Aim of the exercise: Print verbatim every line starting at the one that contains "thumb mcp: (506, 359)" and ending at the final line of the records; include both endpoints.

Provided records:

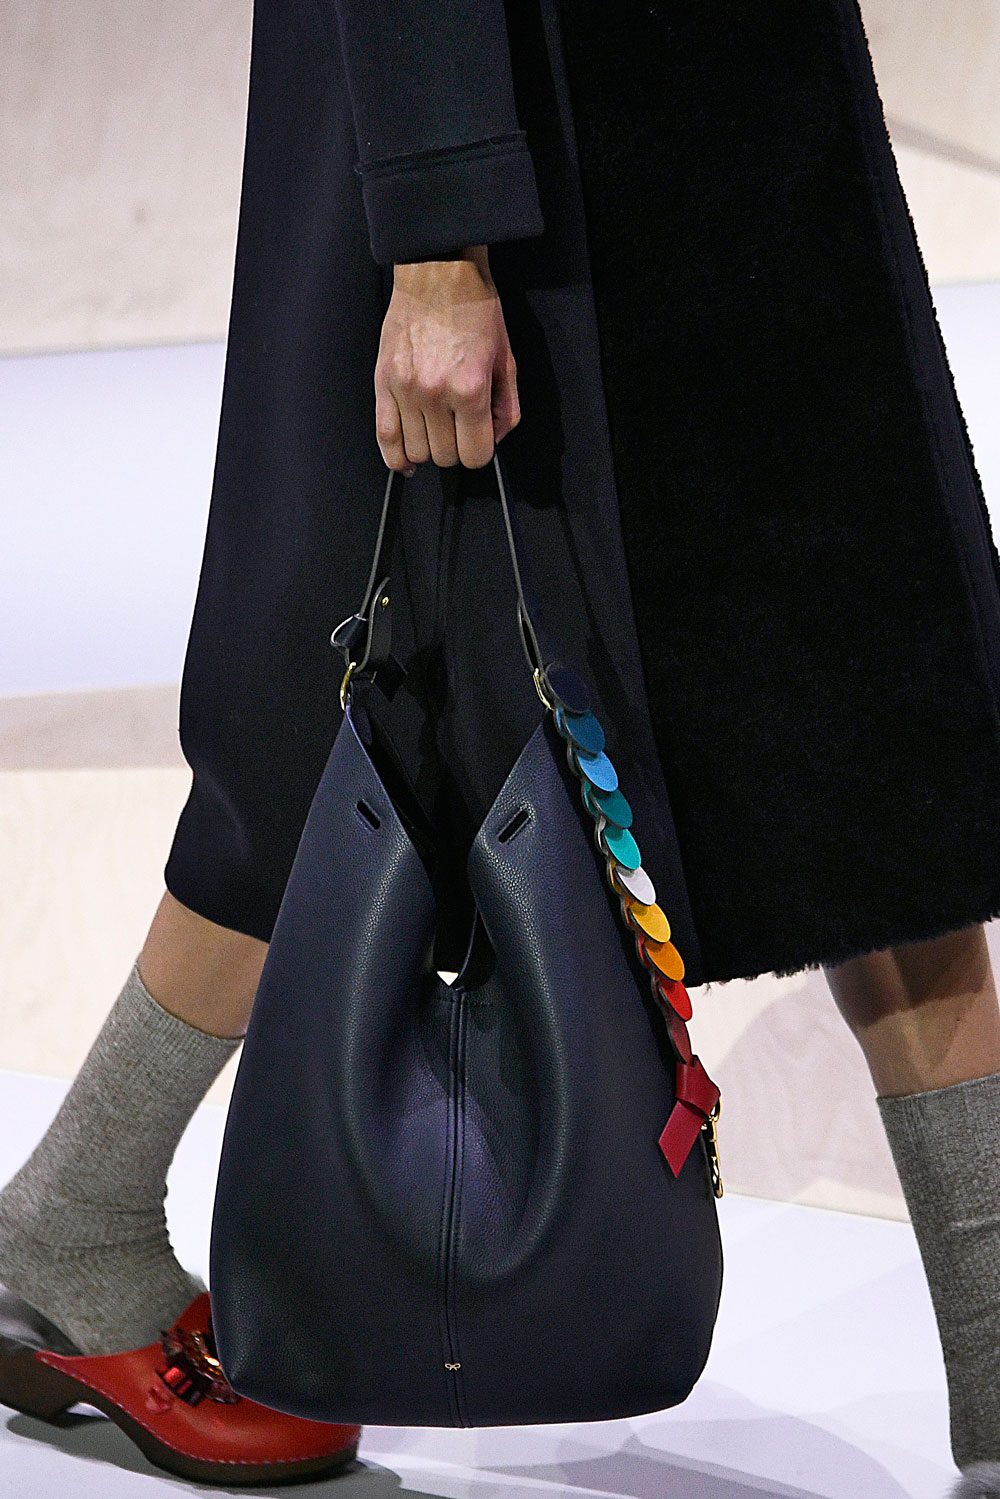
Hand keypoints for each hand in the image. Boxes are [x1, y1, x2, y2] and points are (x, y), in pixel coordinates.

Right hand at [375, 244, 519, 472]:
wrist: (439, 272)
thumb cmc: (476, 310)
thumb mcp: (506, 359)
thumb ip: (506, 407)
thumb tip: (495, 439)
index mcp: (469, 388)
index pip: (474, 455)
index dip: (480, 452)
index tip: (479, 441)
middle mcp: (435, 393)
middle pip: (445, 456)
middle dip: (456, 449)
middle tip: (458, 428)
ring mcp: (405, 389)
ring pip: (415, 451)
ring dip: (428, 449)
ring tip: (435, 432)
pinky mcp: (383, 381)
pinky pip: (384, 436)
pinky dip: (395, 456)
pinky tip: (405, 460)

Completed exercise:
thumb mcp: (506, 359)
thumb ip: (506, 407)
thumb tip: (495, 439)
index mcp: (469, 388)
index pip: (474, 455)
index dip: (480, 452)
index tip: (479, 441)
middle mcp: (435, 393)
middle pip: (445, 456)
middle dip: (456, 449)
middle tip: (458, 428)
ring mcp: (405, 389)
ring pip: (415, 451)
ring dip: (428, 449)
ring tip: (435, 432)
pinky mcp: (383, 381)
pinky pip: (384, 436)
pinky dip: (395, 456)
pinky tip: (405, 460)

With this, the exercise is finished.